Set task 1
According to the page on control systems for Physical AI, how long are the control cycles for humanoids?
Set task 2
Pick up the page on control systems for Physical AI right after its final line and keep writing it.

Skip to main content

Control Systems for Physical AI

Problem Framing

Control bridges the gap between high-level plans and low-level actuation. In Physical AI, control must:

  • Track desired trajectories despite disturbances (external forces, friction, model errors)
  • Guarantee stability (system doesn't diverge or oscillate uncontrollably)
  • Operate in real-time (1-10ms control cycles for humanoids)
  • Adapt to changing conditions (payload variation, terrain changes, wear)

Core Challenge: Design controllers that are robust, performant, and computationally feasible for real-time embedded systems.

Classical Control: PID

Principle

PID (Proportional-Integral-Derivative) is the workhorse of industrial control:

u(t) = Kp × e(t) + Ki × ∫e(τ)dτ + Kd × de(t)/dt

Where:

  • e(t): Error (desired - actual)

Data block
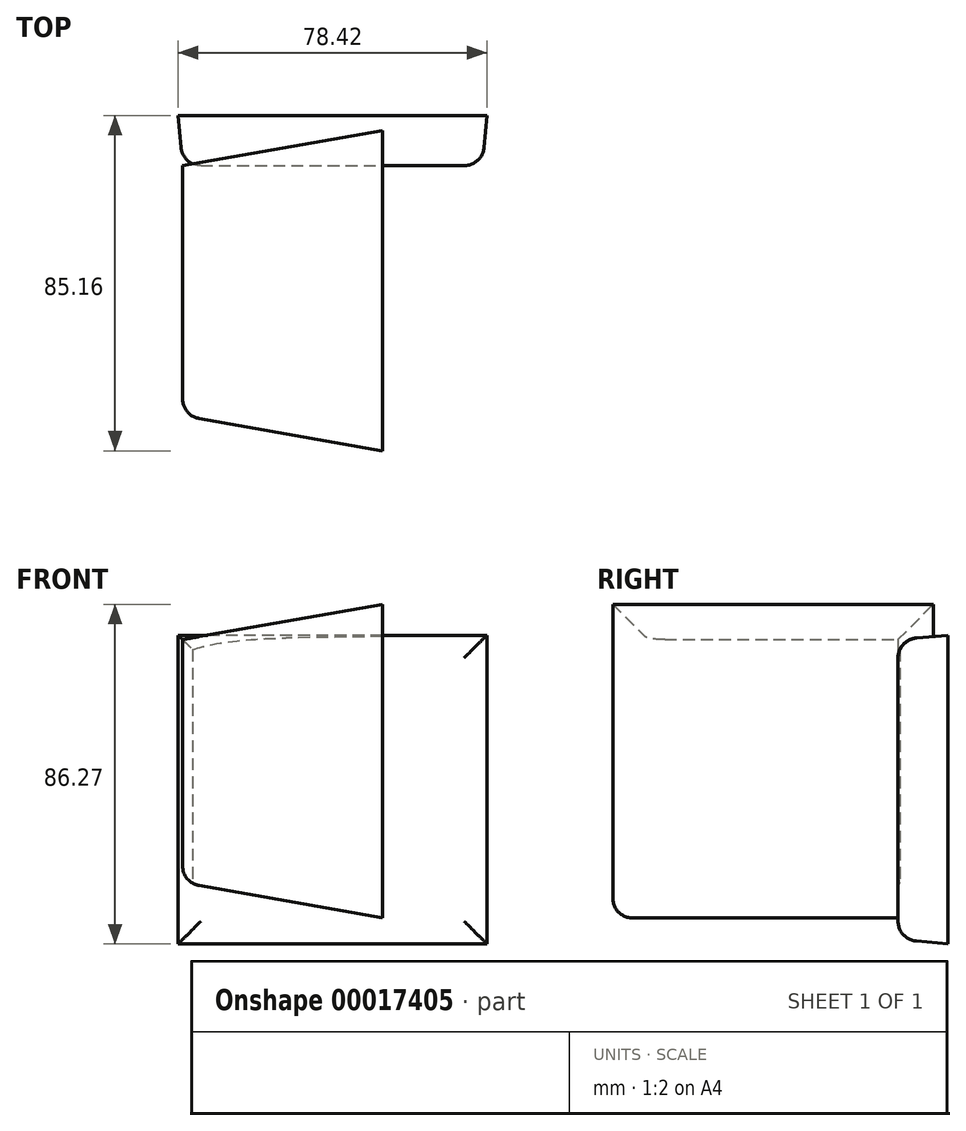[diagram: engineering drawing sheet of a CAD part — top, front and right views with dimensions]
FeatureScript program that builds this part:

Expected answer 1
1-10 ms per control cycle.

Expected answer 2
  • Kp: Proportional gain (immediate response)
  • Ki: Integral gain (eliminate steady-state error)
  • Kd: Derivative gain (dampen oscillations)

Component Roles

Proportional (P):

  • Responds proportionally to current error
  • Large error → large control action
  • Limitation: Cannot eliminate steady-state error, can cause overshoot

Integral (I):

  • Accumulates past errors
  • Eliminates steady-state error (bias compensation)
  • Limitation: Can cause overshoot, wind-up issues

Derivative (D):

  • Predicts future error based on rate of change
  • Dampens oscillations, improves stability
  • Limitation: Amplifies measurement noise

Tuning Methods

Ziegler-Nichols:

  1. Set Ki=0, Kd=0
  2. Increase Kp until system oscillates (critical gain Kc)
  3. Measure oscillation period Tc
  4. Apply tuning rules: Kp=0.6Kc, Ki=2Kp/Tc, Kd=KpTc/8

Manual Tuning:

  1. Start with P-only: Increase Kp until fast response (accept overshoot)
  2. Add D: Increase Kd to reduce overshoot
  3. Add I: Small Ki to eliminate steady-state error
  4. Iterate: Fine-tune for desired response

Rule of Thumb:

  • Position control: PD (no integral to avoid drift)
  • Velocity control: PI (integral eliminates friction bias)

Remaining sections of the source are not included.